DOCUMENT EXCERPT »
Friend: It really says that there are nothing but problems in “my” life, that nothing’s good enough…

Adam: Yes it does. It’s presenting thoughts as facts. And the thoughts aren’t yours. Nor is this life. This life was never yours or mine and the “I” in all of these thoughts never existed. We are life itself. Not a “me” living a life. We are what’s aware of all the stories, not the stories themselves or the imaginary character they presuppose they are about.

Friend: Yes, and yet how positive these stories are! The one coming up now says “I will never be satisfied…”

Adam: The funny thing is that it’s right in a way; the good news is that the truth is much lighter than the thought claims. It’s true that there is no satisfaction for “me” because the “me’s” very nature is dissatisfaction and agitation born out of constantly making up stories about “me” that aren’t actually happening (imagining the future and reinventing the past through thinking). The “me” is always trying to become somebody and feels the strain of that endless striving-to-become. It doesn’t occur to it for one second that the true peace might be found in simply being nobody. And yet that’s what all the great masters from the Zen teachers to the Sufi master Rumi have told us.

Friend: It’s scary to be nobody. At least when I feel like I’m somebody, it feels safely familiar.

Adam: Don’t you often feel anxious while you feel like you’re a “somebody”? How safe could that be?

Friend: (laughs) Well, when you put it that way…

Adam: And can you absolutely know that without that sense of being a flawed, unworthy “me,” life wouldn’t actually be much lighter, much less fearful, and much more peaceful?

Friend: No, I guess I can’t absolutely know that…

Adam: I’d suggest to you that this other possibility is a much lighter way to travel. That’s how it has played out here for a long period of time now. And it’s not a big deal at all. There are no spiritual accolades in it for “me;” if such credit and trophies were handed out, they should be burned! To quote Dogen Zenji, “to forget the self is to be actualized by myriad things. When actualized by myriad things, your body and mind as well as the bodies and minds of others drop away. No trace of realization remains, and this no-trace continues endlessly.” Let all the traces of realization and all the credit for doing nothing at all fall away. It’s all so much unnecessary baggage for selfing to claim as “mine.”

Friend: That gives me hope. And yet, the thoughts are now saying “I need to go and heal all my messed up conditioning before I can see through the me…”

Adam: (laughs) That’s a good one! How far do you have to travel to be where you are? Nowhere! How many criteria do you have to meet to be right where you are? No criteria! How long does it take to realize what’s always here? No time! Isn’t it wild how the mental process makes up imaginary conditions for you to meet before you can be peaceful and happy?

JOBS »
(a) Set down the passage of the dialogue from "Adam: The funny" to "feels safely familiar." word for word.
(b) List every question Adam asks in his final turn of the dialogue.
(c) In the dialogue, what does Adam say is the very nature of the "me"?

Items in a dataset listing »
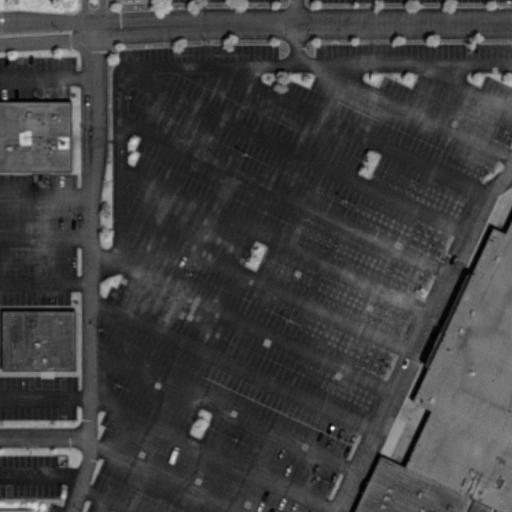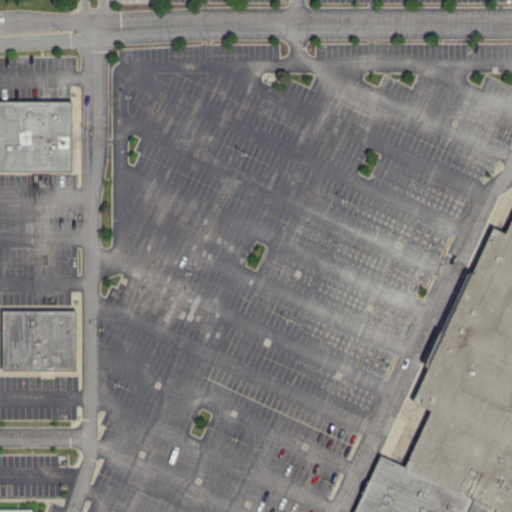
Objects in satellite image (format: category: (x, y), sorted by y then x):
road: (294, 12)
road: (82, 15)
road: (102, 15)
road: (255, 26)
road: (403, 63)
road: (124, 71)
road: (46, 76)
road: (464, 85)
road: (411, 110)
road: (349, 128)
building: (35, 134)
road: (296, 152)
road: (45, 190)
road: (285, 195)
road: (45, 232)
road: (276, 240)
road: (91, 273)
road: (45, 278)
road: (267, 281)
road: (254, 324)
road: (420, 337)
building: (39, 339)
road: (233, 366)
building: (463, 387)
road: (45, 397)
road: (224, 406)
road: (45, 436)
road: (214, 454)
road: (43, 473)
road: (164, 479)
road: (106, 499)
building: (15, 509)
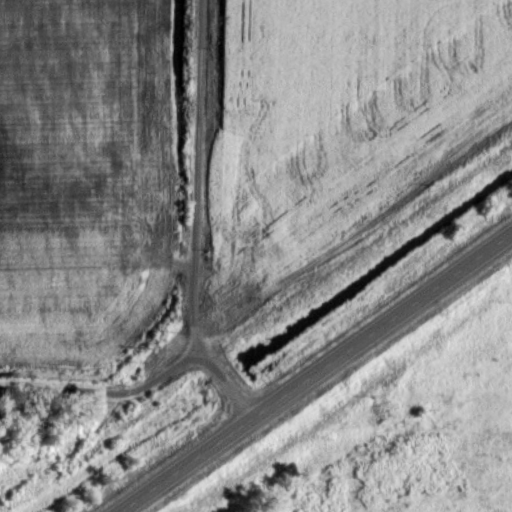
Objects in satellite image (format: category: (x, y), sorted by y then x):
road: (193, 257)
road: (336, 388)
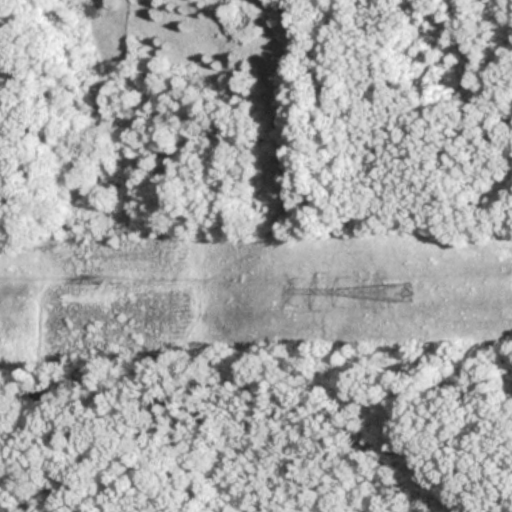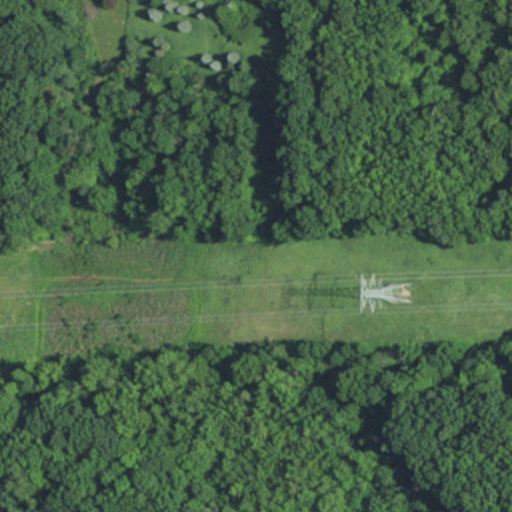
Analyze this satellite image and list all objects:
power tower: (405, 290)
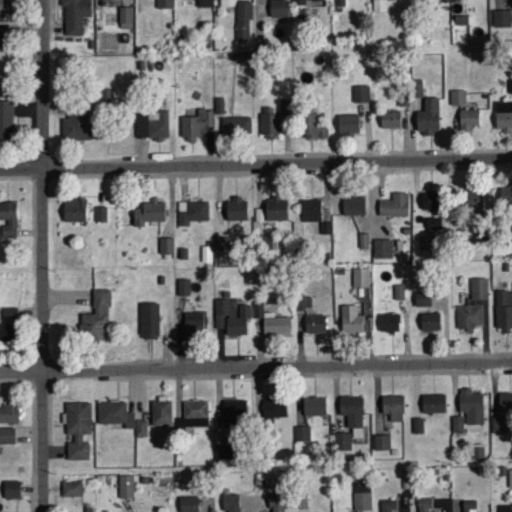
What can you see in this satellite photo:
building: (451, 0)
building: (205, 3)
building: (227, 3)
building: (165, 4)
building: (379, 6)
building: (4, 7)
building: (278, 9)
building: (75, 16)
building: (125, 18)
building: (502, 19)
building: (461, 21)
building: (243, 22)
building: (1, 40)
building: (417, 88)
building: (361, 94)
building: (457, 98)
building: (284, 107)
building: (503, 117)
building: (428, 118)
building: (469, 119)
building: (390, 120)
building: (6, 121)
building: (269, 123)
building: (196, 124)
building: (152, 125)
building: (348, 125)
building: (75, 126)
building: (236, 126)
building: (314, 127)
road: (256, 164)
building: (502, 199)
building: (430, 201)
building: (472, 205)
building: (354, 206)
building: (394, 206)
building: (75, 210)
building: (236, 210)
building: (276, 210)
building: (192, 212)
building: (149, 213)
building: (101, 214)
building: (260, 216)
building: (316, 216)
building: (8, 220)
building: (434, 224)
building: (223, 244)
building: (166, 246)
building: (383, 249)
building: (206, 254)
road: (42, 255)
building: (360, 277)
building: (183, 286)
building: (479, 288)
building: (399, 291)
building: (423, 298)
building: (303, 302)
building: (503, 309)
building: (9, 312)
building: (233, 316)
building: (470, 316)
building: (96, 317)
building: (351, 319)
building: (149, 320)
building: (272, 321)
building: (430, 321)
building: (194, 322)
building: (389, 322)
building: (315, 323)
building: (5, 330)
road: (256, 366)
building: (504, 401)
building: (433, 403)
building: (314, 406)
building: (393, 406)
building: (471, 406)
building: (271, 409)
building: (161, 412)
building: (234, 412)
building: (9, 413)
building: (114, 413)
building: (195, 413)
building: (353, 413)
building: (457, 423)
building: (499, 424)
building: (141, 428)
building: (78, 429)
building: (302, 433)
building: (7, 435)
building: (343, 441)
building: (382, 442)
building: (477, 450)
building: (510, 477)
building: (126, 486)
building: (72, 488)
building: (12, 489)
building: (301, 500)
building: (362, 501)
building: (229, 502)
building: (277, 502)
building: (188, 503)
building: (387, 505)
building: (424, 505)
building: (467, 505)
building: (505, 508)
building: (88, 509)
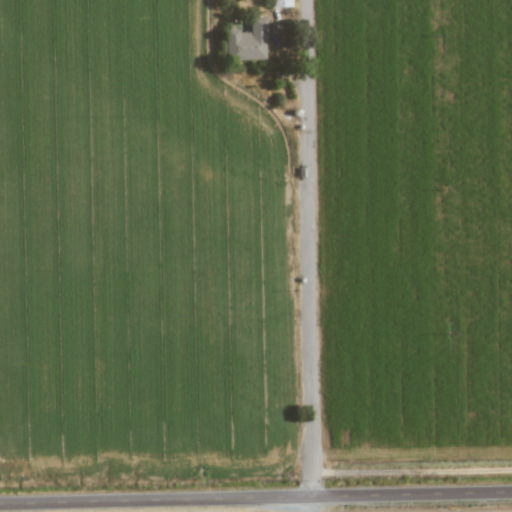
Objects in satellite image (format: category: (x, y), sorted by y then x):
building: (278, 3)
building: (245, 42)
road: (307, 248)
road: (413, 472)
road: (256, 498)
road: (314, 505)
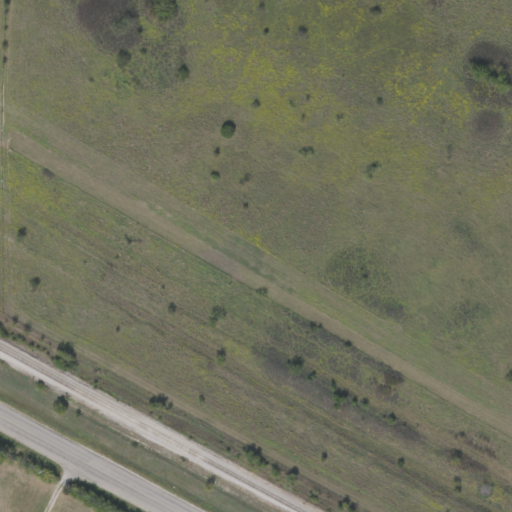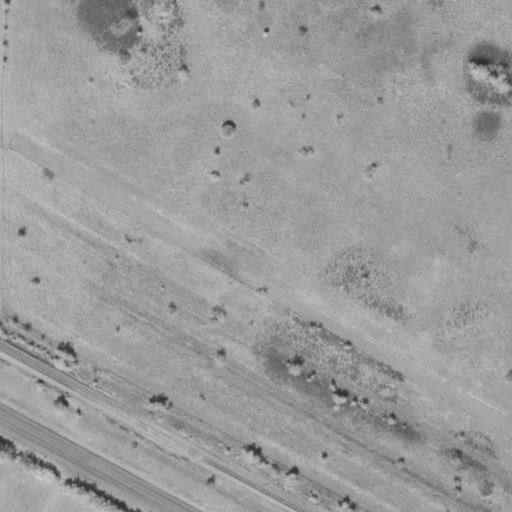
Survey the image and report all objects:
railway: (153, 429)
road: (89, 461)
road: (51, 480)
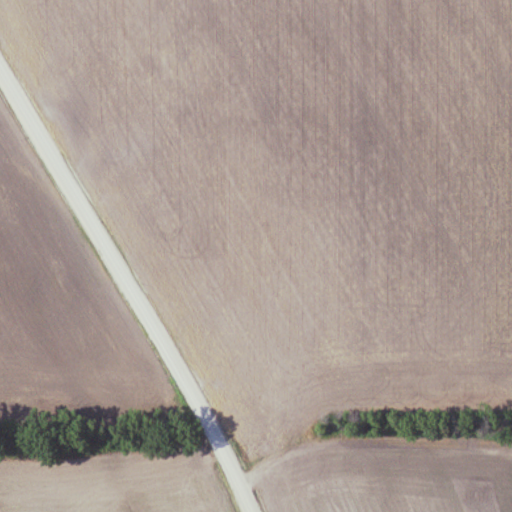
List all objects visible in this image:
road: (130, 285)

ANSWERS BELOW »
(a)
Adam: The funny thing is that it’s right in a way; the good news is that the truth is much lighter than the thought claims. It’s true that there is no satisfaction for “me” because the “me’s” very nature is dissatisfaction and agitation born out of constantly making up stories about “me” that aren’t actually happening (imagining the future and reinventing the past through thinking). The “me” is always trying to become somebody and feels the strain of that endless striving-to-become. It doesn’t occur to it for one second that the true peace might be found in simply being nobody. And yet that’s what all the great masters from the Zen teachers to the Sufi master Rumi have told us.

Friend: It’s scary to be nobody. At least when I feel like I’m somebody, it feels safely familiar.

(b)
How far do you have to travel to be where you are?
How many criteria do you have to meet to be right where you are?
How long does it take to realize what's always here?
Isn't it wild how the mental process makes up imaginary conditions for you to meet before you can be peaceful and happy?

(c) Dissatisfaction and agitation.